-- Stored items --

+ + +

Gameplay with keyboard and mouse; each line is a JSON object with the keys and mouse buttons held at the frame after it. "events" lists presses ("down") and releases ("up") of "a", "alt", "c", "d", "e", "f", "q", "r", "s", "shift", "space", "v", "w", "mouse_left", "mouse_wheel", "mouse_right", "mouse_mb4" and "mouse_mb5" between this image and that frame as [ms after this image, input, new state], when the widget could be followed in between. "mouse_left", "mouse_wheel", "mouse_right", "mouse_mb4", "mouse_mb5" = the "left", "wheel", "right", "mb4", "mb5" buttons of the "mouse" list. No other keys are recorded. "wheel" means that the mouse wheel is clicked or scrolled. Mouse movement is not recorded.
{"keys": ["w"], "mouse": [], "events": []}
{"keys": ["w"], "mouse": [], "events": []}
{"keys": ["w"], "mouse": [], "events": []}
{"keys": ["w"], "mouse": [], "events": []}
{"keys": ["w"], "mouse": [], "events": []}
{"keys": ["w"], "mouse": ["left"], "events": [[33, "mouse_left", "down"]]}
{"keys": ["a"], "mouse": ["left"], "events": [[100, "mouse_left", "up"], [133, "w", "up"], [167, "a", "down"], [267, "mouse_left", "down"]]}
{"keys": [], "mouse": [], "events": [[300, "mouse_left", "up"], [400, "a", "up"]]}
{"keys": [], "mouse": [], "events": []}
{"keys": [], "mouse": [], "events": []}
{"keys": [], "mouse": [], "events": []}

+ + +

-- Task directions --
Retype every record without alteration.

-- Completed task --
Gameplay with keyboard and mouse; each line is a JSON object with the keys and mouse buttons held at the frame after it. "events" lists presses ("down") and releases ("up") of "a", "alt", "c", "d", "e", "f", "q", "r", "s", "shift", "space", "v", "w", "mouse_left", "mouse_wheel", "mouse_right", "mouse_mb4" and "mouse_mb5" between this image and that frame as [ms after this image, input, new state], when the widget could be followed in between. "mouse_left", "mouse_wheel", "mouse_right", "mouse_mb4", "mouse_mb5" = the "left", "wheel", "right", "mb4", "mb5" buttons of the "mouse" list. No other keys are recorded. "wheel" means that the mouse wheel is clicked or scrolled. Mouse movement is not recorded.
{"keys": ["w"], "mouse": [], "events": []}
{"keys": ["w"], "mouse": [], "events": []}
{"keys": ["w"], "mouse": [], "events": []}
{"keys": ["w"], "mouse": [], "events": []}
{"keys": ["w"], "mouse": [], "events": []}
{"keys": ["w"], "mouse": ["left"], "events": [[33, "mouse_left", "down"]]}
{"keys": ["a"], "mouse": ["left"], "events": [[100, "mouse_left", "up"], [133, "w", "up"], [167, "a", "down"], [267, "mouse_left", "down"]]}
{"keys": [], "mouse": [], "events": [[300, "mouse_left", "up"], [400, "a", "up"]]}
{"keys": [], "mouse": [], "events": []}
{"keys": [], "mouse": [], "events": []}
{"keys": [], "mouse": [], "events": []}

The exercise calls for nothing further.